理想の聖女? 残念、偽聖女でした!(旧題:偽聖女クソオブザイヤー) 作:壁首領大公(元・わからないマン)
昔から、
不動新人は幼い頃から、何処かが壊れていた。
何がおかしくて何がズレているのか。それを一言で表すのは難しい。
それは決して、パッと見て分かるようなものではないし、少なくとも普通に過ごしている分には彼は普通に見える。

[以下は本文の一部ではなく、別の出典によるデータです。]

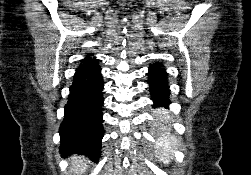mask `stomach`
I'll return each mask as SVG.
<instances>
[{
  "label": "stomach",
  "mask_w": 251,
  "mask_h": 175,
  "mask_svg": "<svg viewBox=\"0 0 251 175\" xmlns=\"http://www.w3.org/2000/svg\"><path fill=\"white\" fill-rule=\"evenodd\" d=\"M164 133H168V130H164ZM170 133H173V130H170Z\"/></svg>",
  "instance_id": "1"
}]
</instances>
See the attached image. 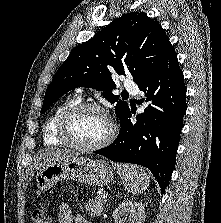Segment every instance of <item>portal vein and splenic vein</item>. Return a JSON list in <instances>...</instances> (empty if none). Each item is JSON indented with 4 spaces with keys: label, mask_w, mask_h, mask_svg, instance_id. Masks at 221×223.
Returning a JSON list of instances; mask_svg holds the SVG:
<instances>
[{
    "label": "portal vein and splenic vein",
    "mask_w": 221,
    "mask_h": 223,
    "mask_svg": "<svg viewBox=\"0 0 221 223\" xmlns=\"http://www.w3.org/2000/svg\"><path fill=\"white\" fill-rule=\"evenodd\" d=\"M102 195H103L104 197H107V196H108L107 192H103Z\"/></svg>",
    "instance_id": "1"
}]
</instances>
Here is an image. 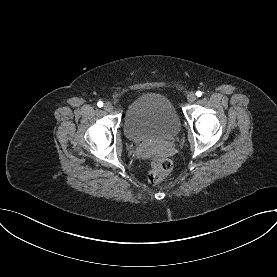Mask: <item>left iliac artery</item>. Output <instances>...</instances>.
<instances>
[{
    "label": "left iliac artery",
    "mask_w": 277,
    "mask_h": 277,
    "mask_svg": "<svg viewBox=\"0 0 277 277\" xmlns=\"http://www.w3.org/2000/svg\"><path fill=\"white\" fill-rule=\"evenodd\" d=\"M196 95H197L198 97H200V96L202 95V92H201V91H197V92H196Z\"/></svg>",
    "instance_id": "obj_1"
}]
</instances>
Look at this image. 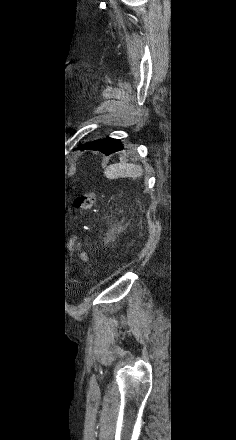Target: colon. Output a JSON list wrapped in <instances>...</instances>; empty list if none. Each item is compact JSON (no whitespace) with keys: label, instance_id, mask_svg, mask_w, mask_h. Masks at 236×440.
<instances>
[{"label":"colon","instance_id":"colon-1","mask_svg":"<svg viewBox=\"0 0 236 440\" xmlns=\"http://www.w3.org/2000/svg\"><path fill=\"white\" fill-rule=\"evenodd\" d=\"M95 201V195L92 192H86L78 195L75 198L74 205L76 209H78L81 212H88L91 210L93 204ZM62 275L56 274L55 279L53 278L51 281L54 283L55 281H61Z\"/></svg>","mask_w":236,"mask_h":440}]
</instances>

特別情に薄いわけではないが厚くもなく、善い奴ではないが飛びぬけた悪人でもない。
大きく法に逸れる事はしないが内心では自分の得や利を考える。
自分より恵まれている奴を妬み、自分より下にいる人間を見下して暗い優越感を感じる。
そんなどこにでもいるような、普通の……ややダメ人間寄りではあるが、どこにでもいる人間に見える。
表向きは暗く真面目に見えるが、その実内心では色々と愉快な事を考えている……がそれも別段おかしな事ではない。内弁慶やネット弁慶など今の世には掃いて捨てる程存在する。

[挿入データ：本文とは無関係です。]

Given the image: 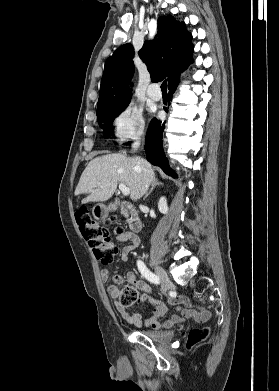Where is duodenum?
Returning a JSON list of instances; mask_svg holds the SVG:
<instances>
[{
    "label": "duodenum",
    "mask_w": 279,
    "mask_h": 391,
    "mask_svg": "<svg viewBox=\"0 0 279 391\" xmlns=\"http://www.w3.org/2000/svg\"><path fill=\"white\" fill-rule=\"evenodd\" d=\"M121 213L126 217L131 231L136 234L142 228L141 220L135 210V208L128 202H121L118 206Z\"/></svg>",
    "instance_id": "410a0bca"
}]
</instances>
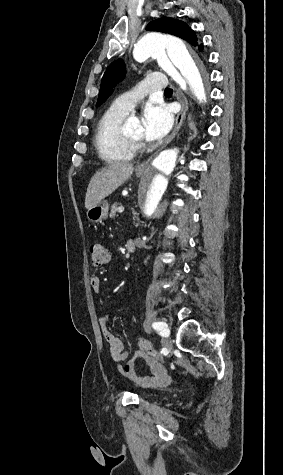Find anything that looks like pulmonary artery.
Here are the masks:
<instances>
[{
	"mask_svg": "<svg viewBox=\"0 0 283 475\" xmlns=\"http://www.w3.org/2000/svg\"><path fill=\"white\" fill-rule=\"evenodd\" d=\"M137 87H129L127 93L119 96L112 104L122 110L130 111L143 96H153L155 89H168V80H138Z\"/></svg>",
	"mask_w": 283,
	"mask_h": 475,
	"instance_id": "obj_1",
	"label": "pulmonary artery"
}]
</instances>
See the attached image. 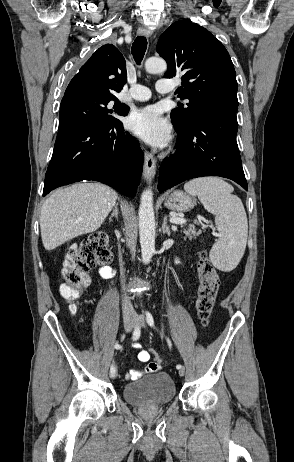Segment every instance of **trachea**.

少なくとも、初対面で分かるようなあからさまな異常性などは有していない。
虫や小動物を痛めつけて喜ぶような趣味はないし、漫画やアニメにゲーム、海外の映画などの架空の世界を楽しむという今の世界では当たり前の趣味もある。
変わり者ではあるかもしれないが、しかし普通の変わり者だ。
『変な奴には違いないが、何処にでもそういう奴はいるよね』という程度でしかない。
だが、やはり何処かがズレていた。
例えばそれは子供の頃。
通学路の途中で、車にひかれた猫
友人達はそれを怖がっていたし、直視しないようにしていた。
だが新人はそこに恐怖や嫌悪感を感じなかった。直視しても気持ち悪いとは別に思わなかった。
猫を可哀想だと憐れんだし、轢き殺した運転手には酷い事をするなと微かな義憤も抱いた。
だが、他の皆が持つ『何か』が彼には無かった。
例えばそれは中学生の頃。
何の落ち度もない同級生の少女が、ただ目を付けられたというだけで同じクラスの男達に苛められていた。
大勢の男がよってたかって一人の少女を、ただ自分が楽しむだけの玩具にする。
無意味に暴力を振るい、泣かせ、その惨めな姿を携帯電話で撮影し……。
正直胸糞が悪かったし、これはダメだろうと彼は正義感と義憤を抱いた。
だから、苛め返した。
別に新人自身が苛めを受けていたわけではなかったし、少女とも特別親しい仲ではなかった。
苛めグループとも表向きはとりあえず普通にクラスメイトとして接していた。
だが、毎日繰り広げられる胸糞の悪い光景が気にくわなかったし、だったら自分が納得出来るものに変えてしまおうと考えた。
だからまず、苛めグループのリーダー格の奴を説得し、駄目だったのでブン殴ってやった。
当然反撃は受けたが、新人は全く気にしなかった。
痛覚がないわけではなかったし、痛いとも辛いとも思ったのだが全てを意に介さず暴力を与えられた分だけ倍に返した。
休み時間だろうが授業中だろうが通学中だろうが関係なしに、視界に入り次第殴りかかった。何度も何度も、泣くまで殴った。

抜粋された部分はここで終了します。